以前、『資本論』には3つの工場調査委員会が出てくると書きましたが、あらためてよく読んでみると、そのほかにもう1つ、調査委員会が登場します。

それは、第24章「いわゆる本源的蓄積」第6節「産業資本家の創生記」の原注(246)のなかに、フランシス・ホーナー ((工場監督官レナード・ホーナーの兄で、ホイッグ党下院議員。))の言葉として出てきます。

もう1つ、もっと恐ろしい事件が、議会の調査委員会の一員としての自分の耳に入った。 ((新日本出版社『資本論』上製版Ib、1293ページ、新書版第4分冊、1299ページ、ヴェルケ版786〜787ページ))

ここで言われている「議会の調査委員会」とはいったい何なのか? 手がかりは、1815年ごろの存在した委員会だということと、王立の委員会ではなくて「議会の」委員会だということです。

それで、いろいろ調べてみると、これは、1816年に下院に設けられた「工場児童にかんする調査委員会」だということが分かりました。

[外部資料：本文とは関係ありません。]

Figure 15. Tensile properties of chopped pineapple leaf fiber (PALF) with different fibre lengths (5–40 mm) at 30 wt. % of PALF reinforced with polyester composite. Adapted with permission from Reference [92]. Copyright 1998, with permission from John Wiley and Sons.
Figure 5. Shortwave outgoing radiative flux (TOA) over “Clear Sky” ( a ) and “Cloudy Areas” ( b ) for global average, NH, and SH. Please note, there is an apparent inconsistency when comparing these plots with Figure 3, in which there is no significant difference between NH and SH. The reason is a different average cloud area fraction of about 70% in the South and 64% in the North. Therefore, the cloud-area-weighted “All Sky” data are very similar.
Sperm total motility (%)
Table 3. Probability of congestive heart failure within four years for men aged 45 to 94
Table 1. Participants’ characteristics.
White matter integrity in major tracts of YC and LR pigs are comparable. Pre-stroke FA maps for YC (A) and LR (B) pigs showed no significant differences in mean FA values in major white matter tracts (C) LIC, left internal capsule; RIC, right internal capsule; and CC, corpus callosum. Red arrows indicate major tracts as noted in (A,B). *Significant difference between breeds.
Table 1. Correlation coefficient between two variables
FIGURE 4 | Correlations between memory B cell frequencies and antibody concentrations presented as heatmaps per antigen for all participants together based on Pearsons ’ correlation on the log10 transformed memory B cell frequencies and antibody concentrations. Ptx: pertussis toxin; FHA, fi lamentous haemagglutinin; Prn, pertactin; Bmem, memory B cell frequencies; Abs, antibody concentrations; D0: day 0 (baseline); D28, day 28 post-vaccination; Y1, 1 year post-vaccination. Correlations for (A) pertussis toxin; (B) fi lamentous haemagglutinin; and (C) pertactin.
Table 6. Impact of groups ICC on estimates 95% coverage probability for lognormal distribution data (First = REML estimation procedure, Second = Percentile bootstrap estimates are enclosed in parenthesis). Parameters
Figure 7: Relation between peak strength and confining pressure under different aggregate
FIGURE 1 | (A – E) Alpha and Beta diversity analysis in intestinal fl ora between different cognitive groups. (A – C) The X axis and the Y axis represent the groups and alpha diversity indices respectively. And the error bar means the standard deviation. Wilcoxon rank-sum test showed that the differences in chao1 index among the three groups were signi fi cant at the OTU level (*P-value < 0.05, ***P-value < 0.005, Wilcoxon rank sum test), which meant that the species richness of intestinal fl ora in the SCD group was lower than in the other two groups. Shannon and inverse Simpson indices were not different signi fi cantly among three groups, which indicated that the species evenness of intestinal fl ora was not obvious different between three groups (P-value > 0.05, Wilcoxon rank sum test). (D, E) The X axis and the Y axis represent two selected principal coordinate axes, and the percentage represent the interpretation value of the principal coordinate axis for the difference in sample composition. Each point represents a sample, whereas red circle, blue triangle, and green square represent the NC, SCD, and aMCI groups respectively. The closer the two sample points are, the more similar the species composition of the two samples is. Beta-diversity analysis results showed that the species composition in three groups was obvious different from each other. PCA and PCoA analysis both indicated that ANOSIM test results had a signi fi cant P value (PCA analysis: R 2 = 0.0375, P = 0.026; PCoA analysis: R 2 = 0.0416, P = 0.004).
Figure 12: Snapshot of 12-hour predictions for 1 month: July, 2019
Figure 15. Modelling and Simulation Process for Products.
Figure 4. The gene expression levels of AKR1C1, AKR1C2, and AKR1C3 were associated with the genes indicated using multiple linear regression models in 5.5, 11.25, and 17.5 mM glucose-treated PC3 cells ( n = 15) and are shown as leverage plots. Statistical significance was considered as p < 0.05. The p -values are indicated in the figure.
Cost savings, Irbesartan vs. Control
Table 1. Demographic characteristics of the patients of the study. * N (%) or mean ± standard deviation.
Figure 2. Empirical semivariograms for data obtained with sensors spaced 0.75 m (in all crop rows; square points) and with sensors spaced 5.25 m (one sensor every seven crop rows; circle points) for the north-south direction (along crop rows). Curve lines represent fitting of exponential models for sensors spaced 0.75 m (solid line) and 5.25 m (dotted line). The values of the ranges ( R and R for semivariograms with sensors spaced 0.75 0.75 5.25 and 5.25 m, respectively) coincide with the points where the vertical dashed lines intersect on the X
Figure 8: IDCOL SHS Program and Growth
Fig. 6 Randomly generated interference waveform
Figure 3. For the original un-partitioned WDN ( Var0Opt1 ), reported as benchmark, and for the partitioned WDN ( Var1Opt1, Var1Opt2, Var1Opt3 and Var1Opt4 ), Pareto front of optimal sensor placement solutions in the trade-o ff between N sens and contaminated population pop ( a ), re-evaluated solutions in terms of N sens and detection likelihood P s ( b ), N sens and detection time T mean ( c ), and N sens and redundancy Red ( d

児童保護法案の審議のためにつくられた委員会で、同法案を提案したロバート・ピール卿の名前をとって、「ピール委員会」と通称されているようです。

この原注246に書かれているように、ロバート・ピール卿は、1815年6月に「児童保護法案」を提案。その審議のために下院内に委員会が設けられました(だから「議会の」委員会)。そして、翌1816年4月から6月にかけて各階層47人の証人喚問 ((証人となったのは、綿工場主、綿業以外の工場主、商人、医師、治安判事など。))を実施しました。この法案の制定を働きかけたのがロバート・オウエンで、オウエン自身も同調査委員会の証人としてピール卿の質問に答えています。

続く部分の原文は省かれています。